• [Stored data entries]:
____________________
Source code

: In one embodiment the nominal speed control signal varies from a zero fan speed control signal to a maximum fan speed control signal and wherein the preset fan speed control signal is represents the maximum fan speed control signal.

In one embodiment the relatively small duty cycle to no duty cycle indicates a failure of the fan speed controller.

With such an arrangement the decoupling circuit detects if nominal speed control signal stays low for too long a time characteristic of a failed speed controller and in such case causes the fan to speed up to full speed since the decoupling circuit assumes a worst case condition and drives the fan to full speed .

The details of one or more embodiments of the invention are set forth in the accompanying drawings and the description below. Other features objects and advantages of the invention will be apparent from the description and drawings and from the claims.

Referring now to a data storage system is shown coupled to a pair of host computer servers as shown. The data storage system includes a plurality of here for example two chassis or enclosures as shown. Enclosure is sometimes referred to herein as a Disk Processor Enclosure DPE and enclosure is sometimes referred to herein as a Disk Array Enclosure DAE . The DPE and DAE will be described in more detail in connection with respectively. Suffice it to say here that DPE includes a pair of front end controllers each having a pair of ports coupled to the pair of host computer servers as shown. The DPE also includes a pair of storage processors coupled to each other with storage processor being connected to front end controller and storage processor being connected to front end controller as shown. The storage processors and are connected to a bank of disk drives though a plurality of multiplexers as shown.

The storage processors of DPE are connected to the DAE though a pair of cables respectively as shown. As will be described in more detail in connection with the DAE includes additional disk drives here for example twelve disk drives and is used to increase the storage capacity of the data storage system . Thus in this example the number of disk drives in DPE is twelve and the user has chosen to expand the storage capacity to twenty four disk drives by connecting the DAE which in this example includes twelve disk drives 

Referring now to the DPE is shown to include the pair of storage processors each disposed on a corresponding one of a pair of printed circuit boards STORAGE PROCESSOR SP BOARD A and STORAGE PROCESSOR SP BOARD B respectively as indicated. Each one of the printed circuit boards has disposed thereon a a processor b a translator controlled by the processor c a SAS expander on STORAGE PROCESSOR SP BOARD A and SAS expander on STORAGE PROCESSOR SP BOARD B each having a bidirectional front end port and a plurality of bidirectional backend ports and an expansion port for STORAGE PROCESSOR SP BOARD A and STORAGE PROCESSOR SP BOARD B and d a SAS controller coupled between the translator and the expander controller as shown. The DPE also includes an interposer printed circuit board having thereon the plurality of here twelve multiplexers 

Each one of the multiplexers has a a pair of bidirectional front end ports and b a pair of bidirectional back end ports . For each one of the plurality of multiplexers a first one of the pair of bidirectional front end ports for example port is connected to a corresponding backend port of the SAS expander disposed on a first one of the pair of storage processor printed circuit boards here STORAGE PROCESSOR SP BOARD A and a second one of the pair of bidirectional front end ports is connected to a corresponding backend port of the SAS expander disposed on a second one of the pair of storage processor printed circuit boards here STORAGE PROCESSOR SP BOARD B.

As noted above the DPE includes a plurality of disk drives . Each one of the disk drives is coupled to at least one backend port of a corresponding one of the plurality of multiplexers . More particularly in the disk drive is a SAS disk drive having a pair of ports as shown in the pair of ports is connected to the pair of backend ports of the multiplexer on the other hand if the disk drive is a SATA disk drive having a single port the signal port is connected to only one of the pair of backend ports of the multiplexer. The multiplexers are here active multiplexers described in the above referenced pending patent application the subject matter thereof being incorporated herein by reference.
____________________
In the records above, arrange the lines from the line with "speed control signal." up to and including the line with "The details of" as a Markdown table with the columns Row and Text, leaving out blank lines.

| Row | Text |
|---|---|
| 1 | : In one embodiment the nominal speed control signal varies from a zero fan speed control signal to a maximum fan speed control signal and wherein the preset fan speed control signal is represents the maximum fan speed control signal. |
| 2 | In one embodiment the relatively small duty cycle to no duty cycle indicates a failure of the fan speed controller. |
| 3 | With such an arrangement the decoupling circuit detects if nominal speed control signal stays low for too long a time characteristic of a failed speed controller and in such case causes the fan to speed up to full speed since the decoupling circuit assumes a worst case condition and drives the fan to full speed . |
| 4 | The details of one or more embodiments of the invention are set forth in the accompanying drawings and the description below. Other features objects and advantages of the invention will be apparent from the description and drawings and from the claims. |